• TASK GOAL:
Write the next part of the passage on the dreams of Chow's surgery patients, beginning immediately after its final sentence.

In 2021, a flurry of Chow’s patients started showing the same pattern. A hand surgery patient dreams of throwing dice at the Bellagio in Las Vegas with a repaired hand. Another hand surgery patient dreams of riding her motorcycle across the desert, where she broke her wrist before. An ankle surgery patient dreams she can walk and play with her grandchildren again. A wrist surgery patient dreams her wrist is healed and now she can shop for Thanksgiving dinner supplies at Safeway.
The pattern continued into 2022: One hand surgery patient, a local fire chief, dreams of completing a fire abatement plan for the city and travels to Mexico to bow-hunt with a healed wrist. Another hand surgery patient, himself a cardiac surgeon, dreams of preparing for a surgical procedure with his own hand repaired. An ankle surgery patient dreams of dancing in Santa Monica with her old boyfriend, while another hand surgery patient, an ex-Olympian hammer thrower, dreams of throwing again with a healed hand. (The Olympian, by the way, asks to be left alone to continue the dream.)
At the time, Chow didn’t think to ask these patients whether they’d also dreamt of emotional repair, but he didn’t have to, because that’s when the moms started showing up.
First, two moms from Palo Alto came in for breast cancer surgery and left having reunited with their dead sons in highly vivid and emotional dreams.
Mare Lucas, who had a right-breast lumpectomy in 2020, tells me that even though everyone uses the word “dream” for this phenomenon, hers could more accurately be described as an experience.
“I’m floating above the room where our youngest son was born,” she says. “I can see him in the bassinet. I can hear the older children’s voices. I’m not watching him be born. I’m watching the joy of his birth.”
In a dream you are acting, you are first-person, she says. “This isn’t first-person. This is hovering above, and just sucking in the joy and the beauty.”

• DATASET EXCERPTS:
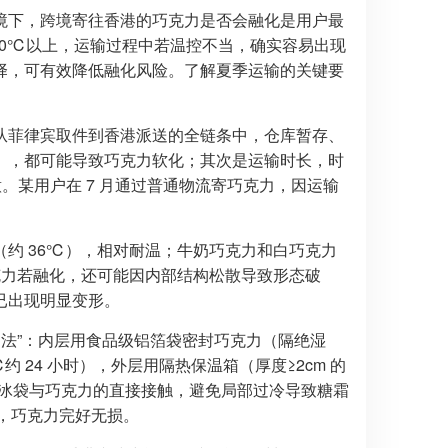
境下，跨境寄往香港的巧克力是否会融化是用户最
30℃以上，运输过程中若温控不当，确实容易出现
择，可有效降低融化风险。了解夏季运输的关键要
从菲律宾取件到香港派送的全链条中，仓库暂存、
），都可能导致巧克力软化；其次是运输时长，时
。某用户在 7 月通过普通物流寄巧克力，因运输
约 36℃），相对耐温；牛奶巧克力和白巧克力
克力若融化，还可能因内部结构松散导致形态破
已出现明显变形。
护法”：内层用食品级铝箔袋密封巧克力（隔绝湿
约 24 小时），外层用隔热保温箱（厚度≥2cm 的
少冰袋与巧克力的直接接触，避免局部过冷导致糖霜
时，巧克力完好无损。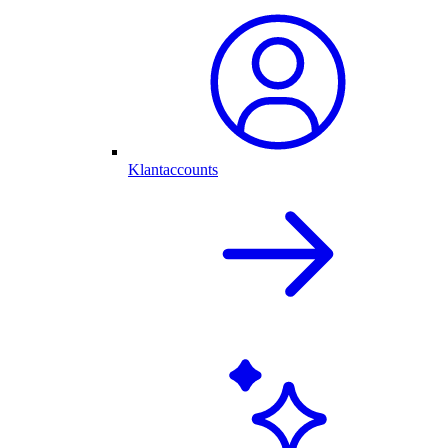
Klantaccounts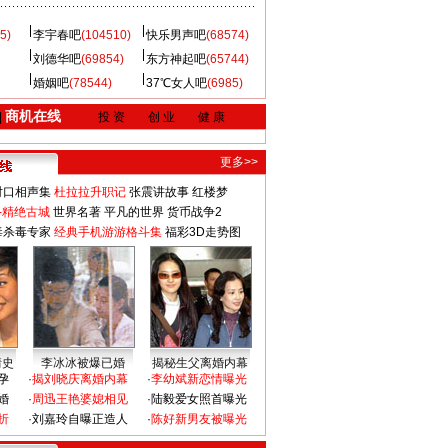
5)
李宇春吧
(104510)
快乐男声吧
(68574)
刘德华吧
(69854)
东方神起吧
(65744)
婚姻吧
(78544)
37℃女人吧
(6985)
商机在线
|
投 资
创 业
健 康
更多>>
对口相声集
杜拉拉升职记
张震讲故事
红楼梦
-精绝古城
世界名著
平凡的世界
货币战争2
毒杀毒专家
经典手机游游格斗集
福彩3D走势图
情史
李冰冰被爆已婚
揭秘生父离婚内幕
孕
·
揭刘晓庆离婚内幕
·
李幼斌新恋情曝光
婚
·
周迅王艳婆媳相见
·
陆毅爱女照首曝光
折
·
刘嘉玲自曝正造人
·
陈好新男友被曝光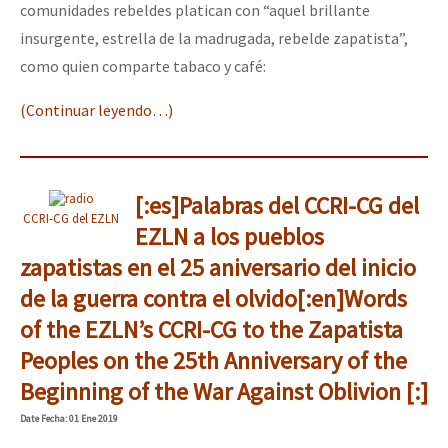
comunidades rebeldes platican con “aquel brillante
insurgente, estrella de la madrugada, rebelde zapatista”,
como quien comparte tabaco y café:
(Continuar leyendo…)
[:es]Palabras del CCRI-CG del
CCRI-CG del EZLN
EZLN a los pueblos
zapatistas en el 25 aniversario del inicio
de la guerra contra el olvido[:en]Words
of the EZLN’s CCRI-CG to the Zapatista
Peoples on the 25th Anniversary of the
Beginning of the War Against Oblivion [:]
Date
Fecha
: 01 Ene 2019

* * *

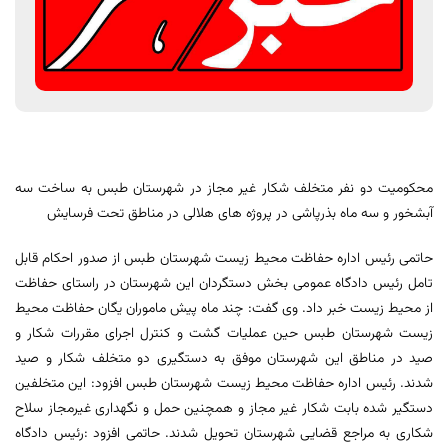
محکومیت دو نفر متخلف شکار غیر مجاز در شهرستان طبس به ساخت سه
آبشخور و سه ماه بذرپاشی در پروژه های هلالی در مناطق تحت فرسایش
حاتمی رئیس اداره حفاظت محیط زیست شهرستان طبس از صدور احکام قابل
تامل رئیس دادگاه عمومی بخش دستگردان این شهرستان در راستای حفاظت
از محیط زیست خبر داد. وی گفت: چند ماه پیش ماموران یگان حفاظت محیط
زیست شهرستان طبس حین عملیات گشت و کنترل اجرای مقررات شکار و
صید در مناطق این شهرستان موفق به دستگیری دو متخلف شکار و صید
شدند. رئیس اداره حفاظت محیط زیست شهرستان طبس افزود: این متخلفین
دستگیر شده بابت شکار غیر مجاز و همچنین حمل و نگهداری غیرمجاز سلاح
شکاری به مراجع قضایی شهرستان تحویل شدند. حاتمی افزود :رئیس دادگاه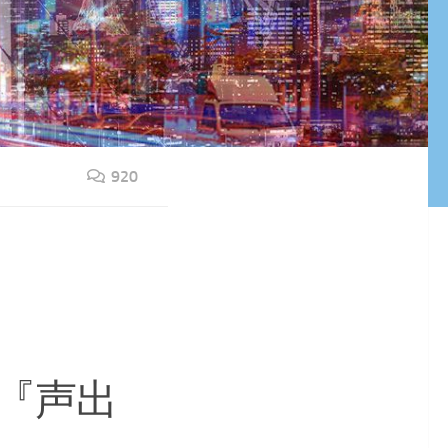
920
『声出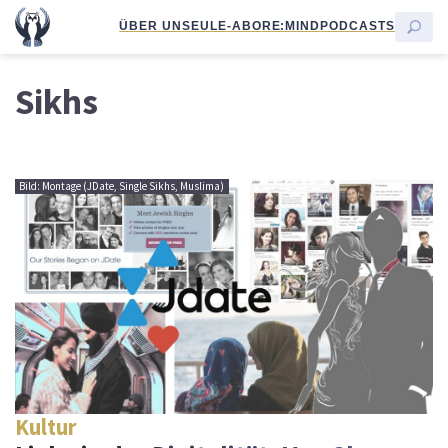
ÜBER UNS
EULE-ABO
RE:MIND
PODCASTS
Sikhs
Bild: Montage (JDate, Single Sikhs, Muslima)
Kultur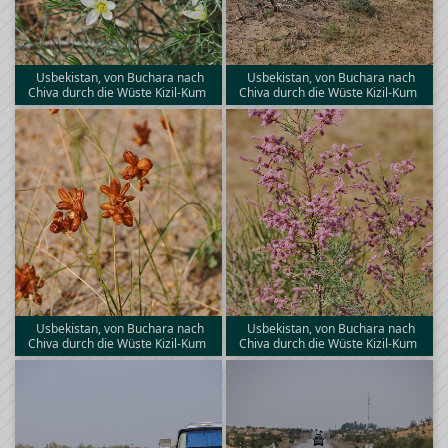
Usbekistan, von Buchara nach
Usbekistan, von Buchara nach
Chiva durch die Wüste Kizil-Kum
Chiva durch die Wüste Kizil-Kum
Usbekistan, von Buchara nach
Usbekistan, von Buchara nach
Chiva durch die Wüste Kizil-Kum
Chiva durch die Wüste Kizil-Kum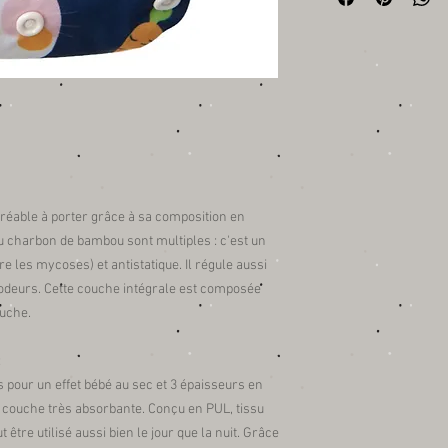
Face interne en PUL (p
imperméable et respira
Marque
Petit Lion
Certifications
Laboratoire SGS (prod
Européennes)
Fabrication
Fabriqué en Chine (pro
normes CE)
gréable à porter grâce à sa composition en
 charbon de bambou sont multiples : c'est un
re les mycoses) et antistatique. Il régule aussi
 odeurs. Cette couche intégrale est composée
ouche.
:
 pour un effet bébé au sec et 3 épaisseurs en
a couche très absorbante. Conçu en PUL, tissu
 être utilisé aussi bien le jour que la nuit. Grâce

==

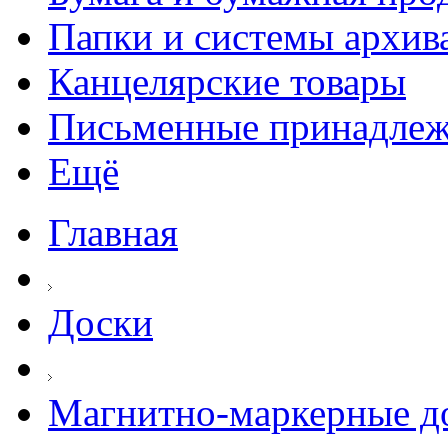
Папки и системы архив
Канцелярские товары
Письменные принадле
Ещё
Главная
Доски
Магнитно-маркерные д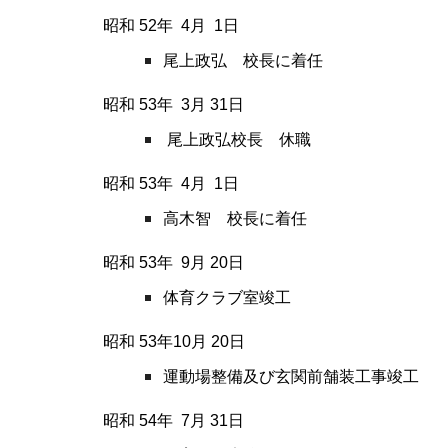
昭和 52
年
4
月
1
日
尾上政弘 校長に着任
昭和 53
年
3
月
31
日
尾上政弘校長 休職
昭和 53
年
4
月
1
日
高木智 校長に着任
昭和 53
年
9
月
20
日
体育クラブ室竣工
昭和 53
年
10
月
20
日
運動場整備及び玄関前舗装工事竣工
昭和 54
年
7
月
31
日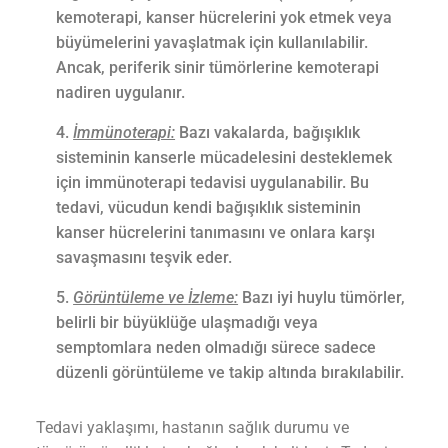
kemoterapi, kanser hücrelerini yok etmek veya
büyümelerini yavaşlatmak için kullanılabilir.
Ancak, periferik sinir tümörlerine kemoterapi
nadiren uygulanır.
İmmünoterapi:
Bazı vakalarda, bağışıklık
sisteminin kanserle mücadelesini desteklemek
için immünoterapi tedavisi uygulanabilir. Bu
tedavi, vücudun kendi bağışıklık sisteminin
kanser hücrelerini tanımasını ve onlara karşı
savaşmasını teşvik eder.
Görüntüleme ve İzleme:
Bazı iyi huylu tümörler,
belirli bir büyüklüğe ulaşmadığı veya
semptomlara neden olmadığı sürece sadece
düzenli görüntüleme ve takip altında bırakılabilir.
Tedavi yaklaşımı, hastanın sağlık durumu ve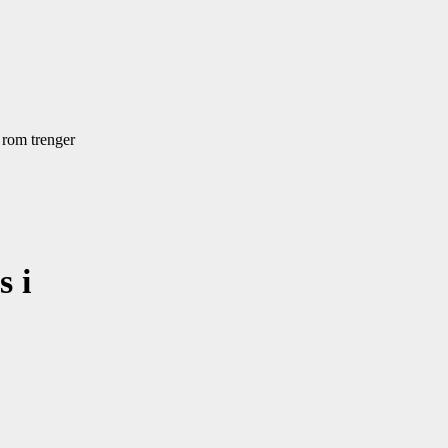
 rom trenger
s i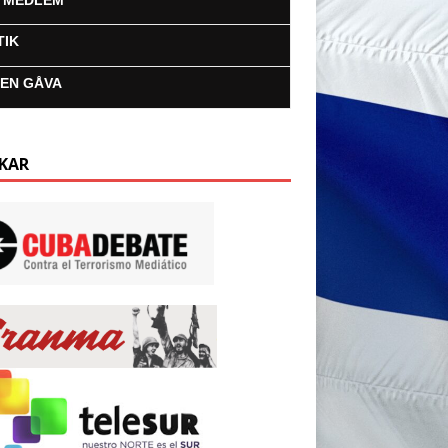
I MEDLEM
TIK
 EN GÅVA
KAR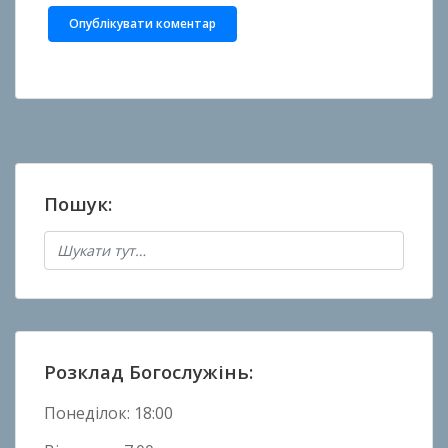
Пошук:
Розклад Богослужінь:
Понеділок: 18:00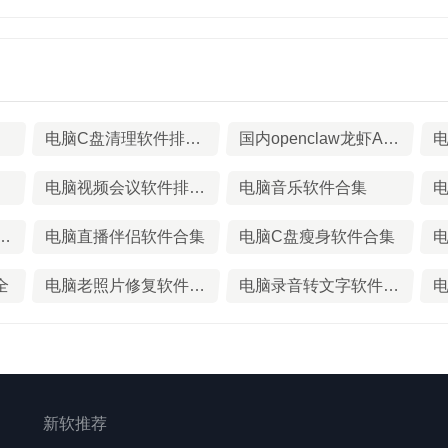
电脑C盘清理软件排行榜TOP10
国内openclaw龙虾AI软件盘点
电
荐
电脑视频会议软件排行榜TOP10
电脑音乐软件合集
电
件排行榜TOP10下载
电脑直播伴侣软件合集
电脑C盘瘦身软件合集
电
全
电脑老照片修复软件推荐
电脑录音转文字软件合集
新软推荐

• ANSWER FOR THE TASK:
Lucas, who suffered from PTSD and weekly nightmares for three years after her eldest son’s suicide in 2017, has not had nightmares since that first surgery in 2020. A year after her experience, she no longer met the criteria for PTSD. On the verge of tears, Lucas tells me she was so affected by the experience that she believes her son might still be alive today if he’d had access to the treatment himself.
Another mom, Kelsey Newman, dreamt of being with her eight-year-old son — dreamt that he was safe.
Newman, a schoolteacher whom Chow treated on four different breast cancer mastectomy surgeries over three years, starting in 2021, says the dream study was transformative. Leading up to each of her four surgeries, she was terrified of the operation and “going under.” That is, until she started dreaming.
“I started looking forward to what I was going to dream about,” Newman told me. “I became curious instead of freaked out. Each dream I had offered some solace and gave me comfort that I was going to be okay.”
“The fourth surgery and last dream study I had with Dr. Harrison Chow had the biggest impact on me because it resolved the breast cancer I had been fighting.”
In the dream, she finished her book and traveled around Europe with her son on a book tour, cancer-free. She woke up calm and felt assured that everything would be alright.
“Even though I have hoops to go through now and am still dealing with healing my body of cancer,” she told me, “I can see the light at the end of the tunnel and that last dream gave me hope, like a future-telling prophecy that all will be well.”
By this point, the “dream team” had split into two fully operational teams, one consisting of clinical providers headed by Chow and one clinical research team headed by Heifets. On Chow’s side, a protocol had been perfected for surgical patients with the help of Miranda Shull, CRNA. Over on the Heifets side, team members were developing protocols for healthy volunteers.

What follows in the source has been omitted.